• **WHAT THE EXERCISE ASKS**
Copy every entry exactly, but skip the pictures.

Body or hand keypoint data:
============================================================

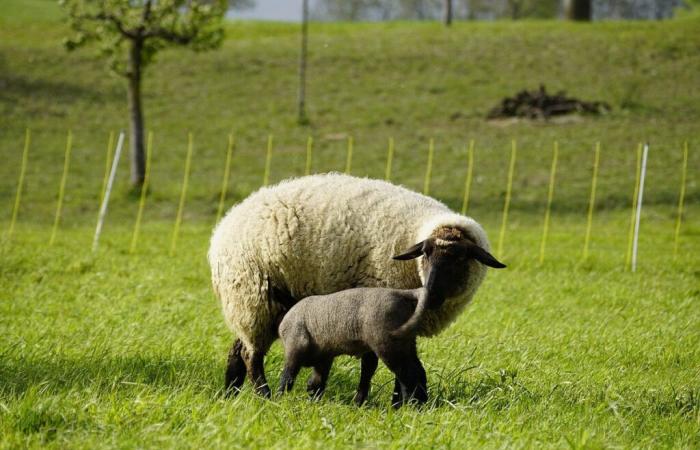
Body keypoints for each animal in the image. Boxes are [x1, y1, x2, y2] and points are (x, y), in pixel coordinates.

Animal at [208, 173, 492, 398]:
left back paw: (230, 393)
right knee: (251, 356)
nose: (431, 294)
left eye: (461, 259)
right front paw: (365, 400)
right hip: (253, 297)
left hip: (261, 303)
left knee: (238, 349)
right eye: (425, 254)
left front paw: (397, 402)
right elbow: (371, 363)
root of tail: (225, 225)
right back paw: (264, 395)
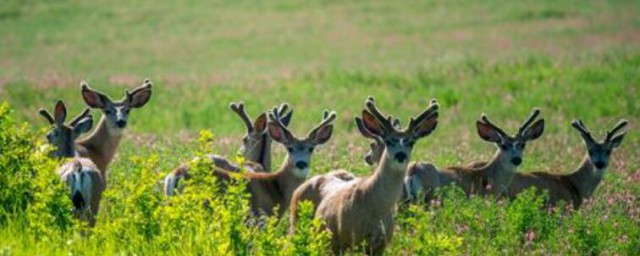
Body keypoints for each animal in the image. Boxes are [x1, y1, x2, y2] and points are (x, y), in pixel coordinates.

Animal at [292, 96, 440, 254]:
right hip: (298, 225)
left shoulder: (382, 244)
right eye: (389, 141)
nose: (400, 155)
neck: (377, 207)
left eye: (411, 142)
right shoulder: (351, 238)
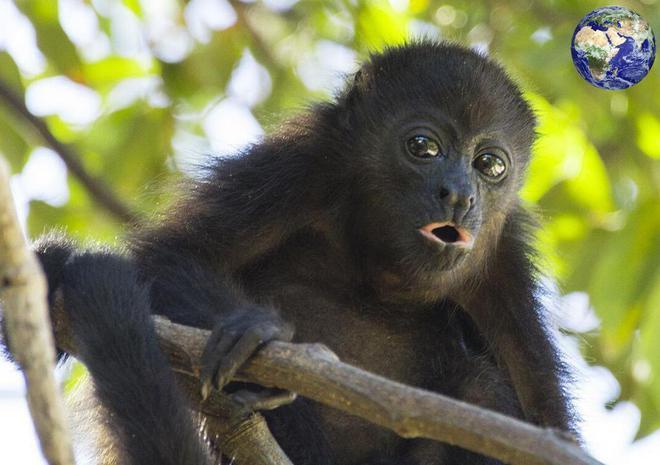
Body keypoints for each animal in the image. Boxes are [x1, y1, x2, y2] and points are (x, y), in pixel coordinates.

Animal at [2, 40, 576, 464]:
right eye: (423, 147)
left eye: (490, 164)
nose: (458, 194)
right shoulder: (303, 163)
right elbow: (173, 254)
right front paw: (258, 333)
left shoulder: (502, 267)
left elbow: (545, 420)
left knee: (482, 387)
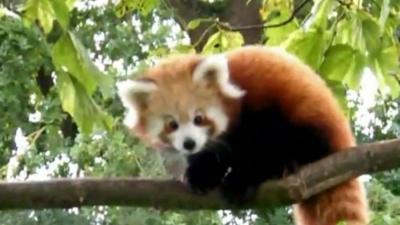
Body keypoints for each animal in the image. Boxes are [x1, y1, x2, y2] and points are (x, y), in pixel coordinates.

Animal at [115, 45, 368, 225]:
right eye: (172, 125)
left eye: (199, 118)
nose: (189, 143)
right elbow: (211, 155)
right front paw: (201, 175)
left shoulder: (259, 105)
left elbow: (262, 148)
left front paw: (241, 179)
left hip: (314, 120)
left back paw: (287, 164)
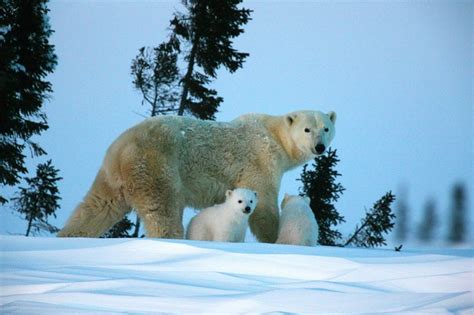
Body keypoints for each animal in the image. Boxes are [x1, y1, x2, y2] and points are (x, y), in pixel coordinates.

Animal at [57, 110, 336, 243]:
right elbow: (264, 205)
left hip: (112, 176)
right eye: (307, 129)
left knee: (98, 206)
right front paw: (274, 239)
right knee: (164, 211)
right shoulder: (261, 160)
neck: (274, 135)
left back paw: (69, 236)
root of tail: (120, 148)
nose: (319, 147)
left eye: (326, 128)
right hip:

============================================================

• **OUTPUT BELOW**
Body keypoints for each animal in the image. Boxes are [x1, y1, x2, y2] and points are (x, y), in pixel coordinates.

Animal at [208, 173, 492, 398]:
left back paw: (230, 393)
right knee: (251, 356)
nose: (431, 294)
left eye: (461, 259)
right front paw: (365, 400)
right hip: (253, 297)
left hip: (261, 303)
left knee: (238, 349)
right eye: (425, 254)
left front paw: (397, 402)
right elbow: (371, 363)
root of tail: (225, 225)
right back paw: (264, 395)
Body keypoints for each animal in the image. Boxes are [x1, y1, x2, y2] and points are (x, y), in pixel coordinates.

Animal at [292, 96, 440, 254]:
right hip: (298, 225)
left shoulder: (382, 244)
right eye: (389, 141)
nose: (400, 155)
neck: (377, 207)
left eye: (411, 142)
right shoulder: (351, 238)
Body keypoints for each animal in the image. Boxes are [x1, y1, x2, y2] and points are (x, y), in pixel coordinates.

Animal at [2, 40, 576, 464]:
right eye: (423, 147)
left eye: (490, 164)
nose: (458, 194)
right shoulder: (303, 163)
right elbow: (173, 254)
right front paw: (258, 333)
left shoulder: (502, 267)
left elbow: (545, 420)
left knee: (482, 387)
Body keypoints for each animal in the image. Boxes are [x1, y1, x2, y2] and points are (x, y), in pixel coordinates.

Animal at [115, 45, 368, 225]:
right eye: (172, 125)
left eye: (199, 118)
nose: (189, 143)
right elbow: (211, 155)
right front paw: (201, 175)
left shoulder: (259, 105)
left elbow: (262, 148)
left front paw: (241, 179)
left hip: (314, 120)
left back paw: (287, 164)
Body keypoints for each animal in the image. Boxes are [x1, y1, x2, y2] and points are (x, y), in pixel coordinates.

Animal at [57, 110, 336, 243]:
right elbow: (264, 205)
left hip: (112, 176)
right eye: (307, 129)
left knee: (98, 206)
right front paw: (274, 239)
right knee: (164, 211)
right shoulder: (261, 160)
neck: (274, 135)
left back paw: (69, 236)
root of tail: (120, 148)
nose: (319, 147)
left eye: (326, 128)
right hip:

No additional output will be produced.